◆ **Problem statement**
Please repeat the text read from each of the records below word for word, leaving out the pictures.

◆ **Data for analysis**
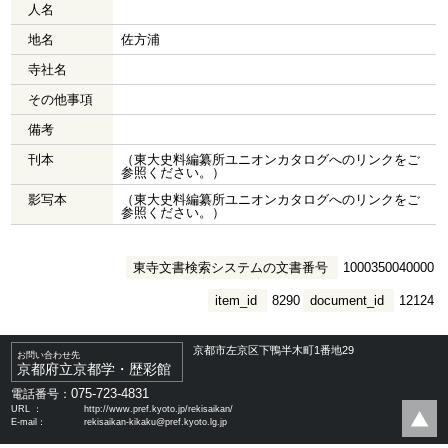
人名
地名
佐方浦
寺社名
その他事項
備考
刊本
（東大史料編纂所ユニオンカタログへのリンクをご
参照ください。）
影写本
（東大史料編纂所ユニオンカタログへのリンクをご
参照ください。）
東寺文書検索システムの文書番号
1000350040000
item_id
8290
document_id
12124
京都市左京区下鴨半木町1番地29
お問い合わせ先
京都府立京都学・歴彩館
075-723-4831
電話番号：
URL ：
http://www.pref.kyoto.jp/rekisaikan/
E-mail：
rekisaikan-kikaku@pref.kyoto.lg.jp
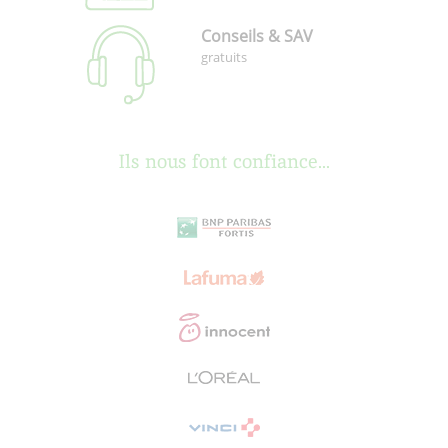
Conseils & SAV
gratuits
Ils nous font confiance...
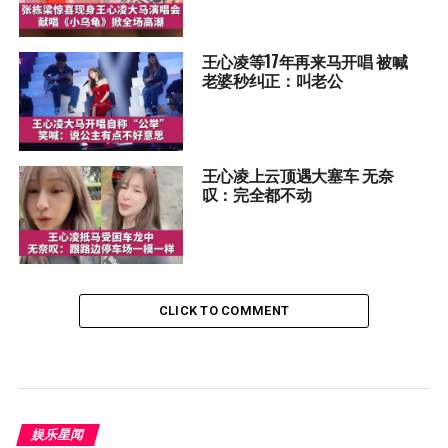
王心凌等17年再来马开唱 被喊
老婆秒纠正：叫老公
王心凌上云顶遇大塞车 无奈
叹：完全都不动
CLICK TO COMMENT
娱乐星闻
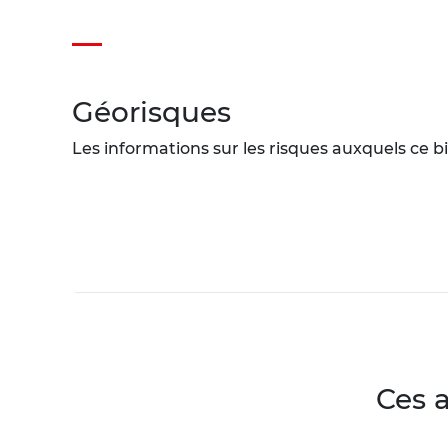
Géorisques
Les informations sur les risques auxquels ce bi
Ces 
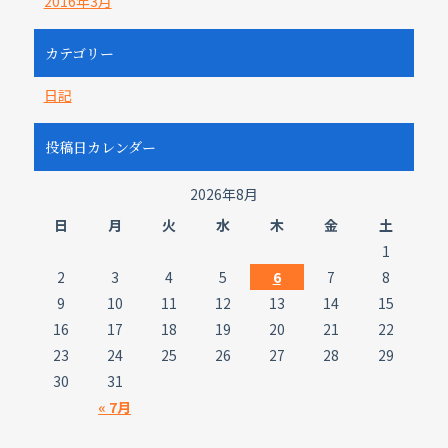
2016年3月
カテゴリー
日記
投稿日カレンダー
2026年8月
日
月
火
水
木
金
土
1
2
3
4
5
6
7
8
9
10
11
12
13
14
15
16
17
18
19
20
21
22
23
24
25
26
27
28
29
30
31
« 7月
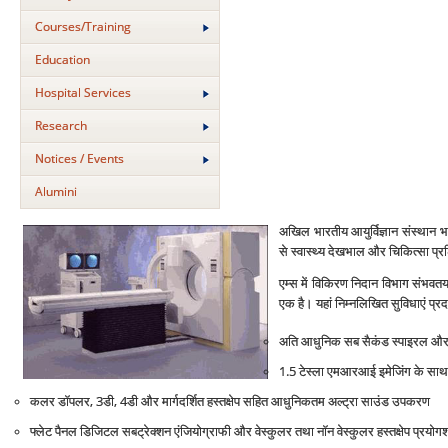
Courses/Training
Education
Hospital Services
Research
Notices / Events
Alumini
अखिल भारतीय आयुर्विज्ञान संस्‍थान भा
से स्‍वास्थ्‍य देखभाल और चिकित्‍सा प्रशिक्
एम्‍स में विकिरण निदान विभाग संभवतया 
एक है। यहां निम्‍नलिखित सुविधाएं प्रदा
अति आधुनिक सब सैकंड स्‍पाइरल और फोर्
1.5 टेस्‍ला एमआरआई इमेजिंग के साथ स्
कलर डॉपलर, 3डी, 4डी और मार्गदर्शित हस्‍तक्षेप सहित आधुनिकतम अल्‍ट्रा साउंड उपकरण
फ्लेट पैनल डिजिटल सबट्रेक्‍शन एंजियोग्राफी और वेस्‍कुलर तथा नॉन वेस्‍कुलर हस्‍तक्षेप प्रयोग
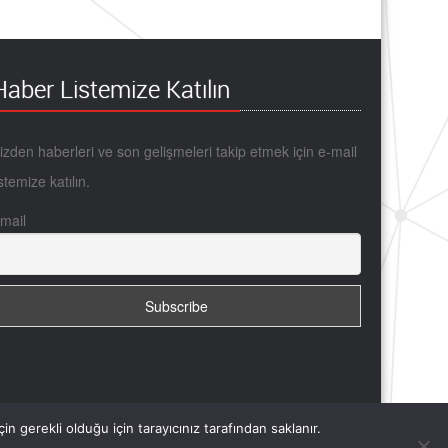
Haber Listemize Katılın
izden haberleri ve son gelişmeleri takip etmek için e-mail
istemize katılın.
mail
n gerekli olduğu için tarayıcınız tarafından saklanır.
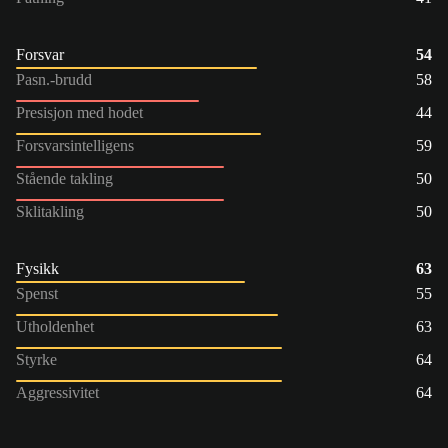
Forsvar
54
Pasn.-brudd
58
Presisjon med hodet
44
Forsvarsintelligens
59
Stående takling
50
Sklitakling
50
Fysikk
63
Spenst
55
Utholdenhet
63
Styrke
64
Aggressivitet
64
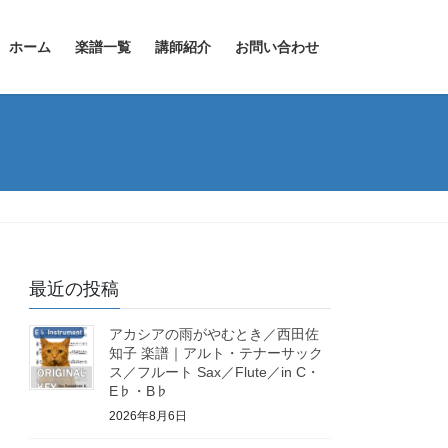
ホーム
楽譜一覧
講師紹介
お問い合わせ
最近の投稿
アカシアの雨がやむとき／西田佐
知子 楽譜｜アルト・テナーサック
ス／フルート Sax／Flute／in C・
E♭・B♭
2026年8月6日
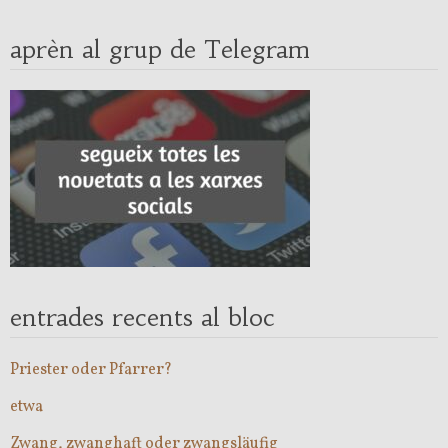
aprèn al grup de Telegram
entrades recents al bloc
Priester oder Pfarrer?
etwa
Zwang, zwanghaft oder zwangsläufig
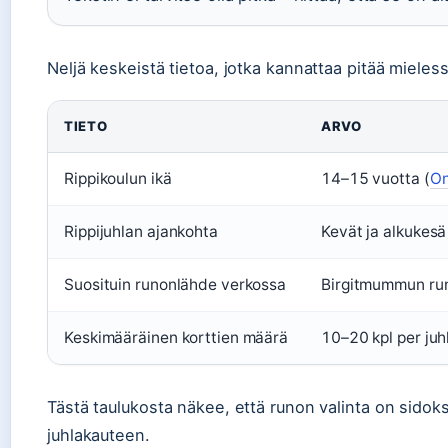
Neljä keskeistä tietoa, jotka kannattaa pitää mieless
TIETO
ARVO
Rippikoulun ikä
14–15 vuotta (
On
Rippijuhlan ajankohta
Kevät ja alkukesä
Suosituin runonlähde verkossa
Birgitmummun run
Keskimääräinen korttien määrä
10–20 kpl per juh
Tästä taulukosta näkee, että runon valinta on sidok
juhlakauteen.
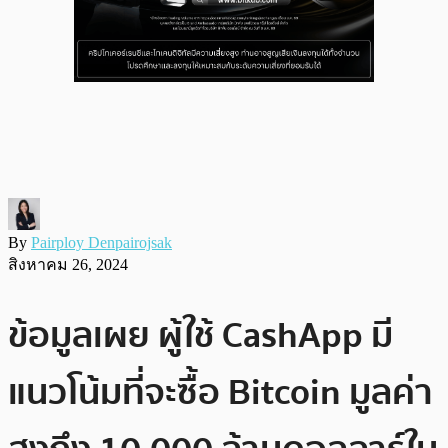
By
Pairploy Denpairojsak
สิงหาคม 26, 2024
ข้อมูลเผย ผู้ใช้ CashApp มี
แนวโน้มที่จะซื้อ Bitcoin มูลค่า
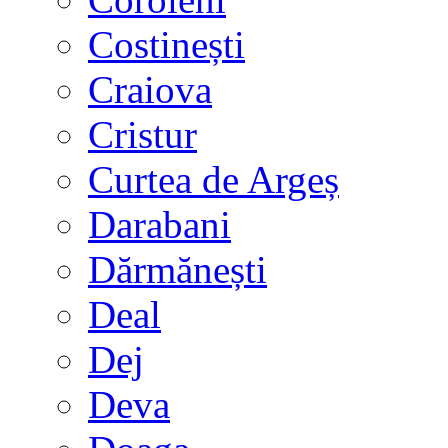
Costinești
Craiova
Cristur
Curtea de Argeș
Darabani
Dărmănești
Deal
Dej
Deva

◆ **Exercise output**
人名
地名
佐方浦
寺社名
その他事項
備考
刊本
（東大史料編纂所ユニオンカタログへのリンクをご
参照ください。）
影写本
（東大史料編纂所ユニオンカタログへのリンクをご
参照ください。）
東寺文書検索システムの文書番号
1000350040000
item_id
8290
document_id
12124
京都市左京区下鴨半木町1番地29
お問い合わせ先
京都府立京都学・歴彩館
075-723-4831
電話番号：
URL ：
http://www.pref.kyoto.jp/rekisaikan/
E-mail：
rekisaikan-kikaku@pref.kyoto.lg.jp
Conseils & SAV
gratuits
Ils nous font confiance...
王心凌等17年再来马开唱 被喊
老婆秒纠正：叫老公
王心凌上云顶遇大塞车 无奈
叹：完全都不动
CLICK TO COMMENT
娱乐星闻
Géorisques
Les informations sur les risques auxquels ce bi
Ces 
2016年3月
カテゴリー
日記
投稿日カレンダー
2026年8月
日
月
火
水
木
金
土
1
2
3
4
5
6
7
8
9
10
11
12
13
14
15
16
17
18
19
20
21
22
23
24
25
26
27
28
29
30
31
« 7月
Courses/Training
Education
Hospital Services
Research
Notices / Events
Alumini
अखिल भारतीय आयुर्विज्ञान संस्‍थान भा
से स्‍वास्थ्‍य देखभाल और चिकित्‍सा प्रशिक्
एम्‍स में विकिरण निदान विभाग संभवतया 
एक है। यहां निम्‍नलिखित सुविधाएं प्रदा
अति आधुनिक सब सैकंड स्‍पाइरल और फोर्
1.5 टेस्‍ला एमआरआई इमेजिंग के साथ स्
कलर डॉपलर, 3डी, 4डी और मार्गदर्शित हस्‍तक्षेप सहित आधुनिकतम अल्‍ट्रा साउंड उपकरण
फ्लेट पैनल डिजिटल सबट्रेक्‍शन एंजियोग्राफी और वेस्‍कुलर तथा नॉन वेस्‍कुलर हस्‍तक्षेप प्रयोग
Haber Listemize Katılın
izden haberleri ve son gelişmeleri takip etmek için e-mail
istemize katılın.
mail
n gerekli olduğu için tarayıcınız tarafından saklanır.
Forsvar
54
Pasn.-brudd
58
Presisjon med hodet
44
Forsvarsintelligens
59
Stående takling
50
Sklitakling
50
Fysikk
63
Spenst
55
Utholdenhet
63
Styrke
64
Aggressivitet
64
ホーム
楽譜一覧
講師紹介
お問い合わせ
最近の投稿
アカシアの雨がやむとき／西田佐
知子 楽譜｜アルト・テナーサック
ス／フルート Sax／Flute／in C・
E♭・B♭
2026年8月6日
aprèn al grup de Telegram
entrades recents al bloc
Priester oder Pfarrer?
etwa
Zwang, zwanghaft oder zwangsläufig
Neljä keskeistä tietoa, jotka kannattaa pitää mieless
TIETO
ARVO
Rippikoulun ikä
14–15 vuotta (
On
Rippijuhlan ajankohta
Kevät ja alkukesä
Suosituin runonlähde verkossa
Birgitmummun run
Keskimääräinen korttien määrä
10–20 kpl per juh
Tästä taulukosta näkee, että runon valinta on sidok
juhlakauteen.
By
Pairploy Denpairojsak
สิงหาคม 26, 2024
ข้อมูลเผย ผู้ใช้ CashApp มี
แนวโน้มที่จะซื้อ Bitcoin มูลค่า
Costinești
Craiova
Cristur
Curtea de Argeș
Darabani
Dărmănești
Deal
Dej
Deva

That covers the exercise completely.